Attfield sustains multiple injuries in training accident

LOUISVILLE, Ky. – Roger Attfield saw Dyna’s Recoleta win a turf allowance Sunday at Keeneland, but not from a preferred vantage point.
Attfield watched the race on television from his Toronto home while recovering from significant injuries sustained earlier this month in a training accident at Payson Park in Florida.
“I was thinking I was still 27 years old, and I was breaking a big Danish warmblood 3-year-old,” Attfield, 76, said this week by phone. “I got dumped, and he ran over the top of me. I cracked some ribs, and he stepped on my foot and broke quite a few bones. There are pins and plates and screws in there, so I’ll be hopping around for a few months. It’s a lot worse than I thought it was, actually, but I’m alive.”
Attfield said he was scheduled for a second surgery on the foot Thursday. In the meantime, most of his horses have returned to Woodbine from their annual winter sojourn to Payson Park following the usual spring stopover at Keeneland. Before Dyna’s Recoleta, a Charles Fipke homebred, Attfield had one win at the Keeneland meet that ends Friday: Shakhimat, who led throughout in the Grade 3 Transylvania on opening day, April 8.
Attfield said just a few of his horses remain in Kentucky, where he had starts planned through Kentucky Derby week at Churchill Downs. He will be represented Friday at Keeneland by Goodyearforroses in the Grade 3 Bewitch, the closing-day feature.

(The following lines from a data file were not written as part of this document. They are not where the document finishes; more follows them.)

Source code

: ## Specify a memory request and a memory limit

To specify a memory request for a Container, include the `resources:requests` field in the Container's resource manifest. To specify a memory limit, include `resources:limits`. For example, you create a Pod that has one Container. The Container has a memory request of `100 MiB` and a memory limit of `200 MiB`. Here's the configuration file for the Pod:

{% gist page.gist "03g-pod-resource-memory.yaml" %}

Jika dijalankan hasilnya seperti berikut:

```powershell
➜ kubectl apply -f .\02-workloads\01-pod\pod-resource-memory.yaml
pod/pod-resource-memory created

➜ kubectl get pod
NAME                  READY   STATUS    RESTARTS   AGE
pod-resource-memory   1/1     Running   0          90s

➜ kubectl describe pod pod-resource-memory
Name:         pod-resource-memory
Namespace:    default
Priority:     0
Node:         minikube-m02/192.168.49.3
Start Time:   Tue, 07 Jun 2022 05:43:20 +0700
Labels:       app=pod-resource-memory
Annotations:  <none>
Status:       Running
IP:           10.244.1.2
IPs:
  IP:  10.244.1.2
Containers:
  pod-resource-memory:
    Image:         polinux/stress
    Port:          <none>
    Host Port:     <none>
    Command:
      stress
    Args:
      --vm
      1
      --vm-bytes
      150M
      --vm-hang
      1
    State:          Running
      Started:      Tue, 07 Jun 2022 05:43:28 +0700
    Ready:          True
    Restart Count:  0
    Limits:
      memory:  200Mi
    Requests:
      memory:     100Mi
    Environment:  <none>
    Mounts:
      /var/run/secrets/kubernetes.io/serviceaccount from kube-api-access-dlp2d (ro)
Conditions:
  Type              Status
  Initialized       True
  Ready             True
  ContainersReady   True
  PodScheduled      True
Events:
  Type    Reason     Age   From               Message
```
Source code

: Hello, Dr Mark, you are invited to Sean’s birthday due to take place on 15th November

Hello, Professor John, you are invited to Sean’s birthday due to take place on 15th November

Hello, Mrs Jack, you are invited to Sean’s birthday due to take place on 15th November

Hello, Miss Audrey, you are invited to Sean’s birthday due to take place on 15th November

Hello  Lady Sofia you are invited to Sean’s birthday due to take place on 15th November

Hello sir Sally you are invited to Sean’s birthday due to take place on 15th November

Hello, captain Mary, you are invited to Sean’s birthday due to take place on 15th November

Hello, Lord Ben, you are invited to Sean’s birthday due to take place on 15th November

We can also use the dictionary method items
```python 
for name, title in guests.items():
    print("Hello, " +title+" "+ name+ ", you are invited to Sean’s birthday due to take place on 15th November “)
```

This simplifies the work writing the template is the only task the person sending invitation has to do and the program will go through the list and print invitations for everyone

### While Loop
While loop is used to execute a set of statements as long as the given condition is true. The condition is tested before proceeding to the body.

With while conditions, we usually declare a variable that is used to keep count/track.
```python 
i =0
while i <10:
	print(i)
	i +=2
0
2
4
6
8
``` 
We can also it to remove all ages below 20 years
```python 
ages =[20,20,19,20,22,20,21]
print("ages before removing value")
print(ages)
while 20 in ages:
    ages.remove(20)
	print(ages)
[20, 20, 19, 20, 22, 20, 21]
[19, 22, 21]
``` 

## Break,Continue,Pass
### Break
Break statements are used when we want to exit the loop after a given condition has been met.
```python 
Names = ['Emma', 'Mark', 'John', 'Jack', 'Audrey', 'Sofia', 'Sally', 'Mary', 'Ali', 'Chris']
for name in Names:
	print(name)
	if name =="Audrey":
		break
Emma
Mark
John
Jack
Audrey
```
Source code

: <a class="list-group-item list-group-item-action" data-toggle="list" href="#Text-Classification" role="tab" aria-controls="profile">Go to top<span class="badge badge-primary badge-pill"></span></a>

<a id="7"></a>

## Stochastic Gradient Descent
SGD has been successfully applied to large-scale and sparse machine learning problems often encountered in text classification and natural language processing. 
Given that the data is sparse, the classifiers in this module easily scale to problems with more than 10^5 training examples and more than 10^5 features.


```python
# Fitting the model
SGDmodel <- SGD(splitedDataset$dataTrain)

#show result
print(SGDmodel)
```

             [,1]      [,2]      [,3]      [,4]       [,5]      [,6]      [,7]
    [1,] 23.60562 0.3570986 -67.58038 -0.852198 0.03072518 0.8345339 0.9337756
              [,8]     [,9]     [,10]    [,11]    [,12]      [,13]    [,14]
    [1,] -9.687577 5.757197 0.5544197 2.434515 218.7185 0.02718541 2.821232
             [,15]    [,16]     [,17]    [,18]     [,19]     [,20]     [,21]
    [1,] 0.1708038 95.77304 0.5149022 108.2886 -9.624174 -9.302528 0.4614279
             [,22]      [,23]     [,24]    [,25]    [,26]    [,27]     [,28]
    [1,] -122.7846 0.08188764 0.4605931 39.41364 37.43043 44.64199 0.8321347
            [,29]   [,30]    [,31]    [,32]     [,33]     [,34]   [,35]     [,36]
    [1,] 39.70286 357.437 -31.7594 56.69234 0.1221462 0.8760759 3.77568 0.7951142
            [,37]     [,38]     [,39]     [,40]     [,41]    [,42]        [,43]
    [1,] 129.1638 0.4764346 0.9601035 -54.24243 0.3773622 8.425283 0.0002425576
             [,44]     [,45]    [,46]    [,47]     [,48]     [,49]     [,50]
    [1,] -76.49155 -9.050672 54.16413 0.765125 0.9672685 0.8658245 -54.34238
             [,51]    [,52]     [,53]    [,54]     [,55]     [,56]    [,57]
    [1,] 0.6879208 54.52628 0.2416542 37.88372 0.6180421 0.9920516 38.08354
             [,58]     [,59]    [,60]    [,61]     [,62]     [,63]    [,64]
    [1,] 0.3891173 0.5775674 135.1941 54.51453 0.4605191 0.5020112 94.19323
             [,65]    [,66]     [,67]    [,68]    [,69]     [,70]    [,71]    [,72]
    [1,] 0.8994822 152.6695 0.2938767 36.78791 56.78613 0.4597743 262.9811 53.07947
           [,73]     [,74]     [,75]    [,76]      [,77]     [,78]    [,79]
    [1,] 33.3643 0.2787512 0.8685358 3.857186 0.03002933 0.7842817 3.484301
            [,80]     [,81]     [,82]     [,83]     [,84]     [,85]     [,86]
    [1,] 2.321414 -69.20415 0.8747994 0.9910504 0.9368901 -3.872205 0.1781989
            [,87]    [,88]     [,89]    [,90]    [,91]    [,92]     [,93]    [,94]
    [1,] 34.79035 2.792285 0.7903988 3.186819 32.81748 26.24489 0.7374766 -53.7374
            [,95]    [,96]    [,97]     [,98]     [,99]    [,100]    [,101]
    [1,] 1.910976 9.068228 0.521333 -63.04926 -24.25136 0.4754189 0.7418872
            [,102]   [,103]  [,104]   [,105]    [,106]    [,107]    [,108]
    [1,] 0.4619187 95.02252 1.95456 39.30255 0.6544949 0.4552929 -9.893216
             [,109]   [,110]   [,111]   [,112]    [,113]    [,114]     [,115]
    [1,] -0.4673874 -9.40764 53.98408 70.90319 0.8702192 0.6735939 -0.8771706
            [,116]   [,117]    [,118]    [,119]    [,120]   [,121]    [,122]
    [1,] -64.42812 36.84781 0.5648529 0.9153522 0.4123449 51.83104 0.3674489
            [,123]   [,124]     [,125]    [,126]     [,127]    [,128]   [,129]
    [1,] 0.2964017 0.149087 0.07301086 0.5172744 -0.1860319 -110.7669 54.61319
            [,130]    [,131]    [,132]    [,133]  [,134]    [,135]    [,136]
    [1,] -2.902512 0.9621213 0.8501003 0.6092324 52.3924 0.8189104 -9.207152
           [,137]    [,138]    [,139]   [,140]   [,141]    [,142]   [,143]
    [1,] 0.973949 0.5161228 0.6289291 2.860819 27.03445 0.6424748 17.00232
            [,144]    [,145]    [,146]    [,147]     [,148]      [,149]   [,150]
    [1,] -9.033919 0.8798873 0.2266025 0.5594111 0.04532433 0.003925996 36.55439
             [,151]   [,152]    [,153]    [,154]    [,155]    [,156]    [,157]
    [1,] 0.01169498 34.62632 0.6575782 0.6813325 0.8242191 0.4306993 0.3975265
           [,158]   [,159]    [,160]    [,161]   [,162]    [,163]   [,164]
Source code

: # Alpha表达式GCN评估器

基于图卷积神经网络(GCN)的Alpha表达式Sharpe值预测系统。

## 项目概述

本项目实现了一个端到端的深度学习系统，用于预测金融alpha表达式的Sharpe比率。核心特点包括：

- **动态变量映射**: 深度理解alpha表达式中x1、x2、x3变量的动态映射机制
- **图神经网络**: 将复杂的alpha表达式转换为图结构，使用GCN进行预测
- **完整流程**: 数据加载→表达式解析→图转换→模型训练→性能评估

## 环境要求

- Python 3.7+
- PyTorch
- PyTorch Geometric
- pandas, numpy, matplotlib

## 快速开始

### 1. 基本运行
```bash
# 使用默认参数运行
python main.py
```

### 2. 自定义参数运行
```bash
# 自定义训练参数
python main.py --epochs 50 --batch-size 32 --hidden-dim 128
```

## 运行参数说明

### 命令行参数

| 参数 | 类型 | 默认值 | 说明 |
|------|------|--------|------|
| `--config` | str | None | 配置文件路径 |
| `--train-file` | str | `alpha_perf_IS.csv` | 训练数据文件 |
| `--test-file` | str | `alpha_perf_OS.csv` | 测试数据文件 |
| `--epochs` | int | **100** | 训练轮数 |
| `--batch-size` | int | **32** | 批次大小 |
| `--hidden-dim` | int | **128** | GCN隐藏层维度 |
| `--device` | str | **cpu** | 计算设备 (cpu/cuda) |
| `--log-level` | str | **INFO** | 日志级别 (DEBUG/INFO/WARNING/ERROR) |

“I’m in close touch with the staff every day and actually watch video of their training,” he said.
Attfield, a native of Berkshire, England, was inducted into the Canadian Horse Racing Hall of Fame in 1999 and in the National Museum of Racing and Hall of Fame in the U.S. in 2011. He is a seven-time Sovereign Award winner as the top trainer in Canada and has won the Queen’s Plate a remarkable eight times.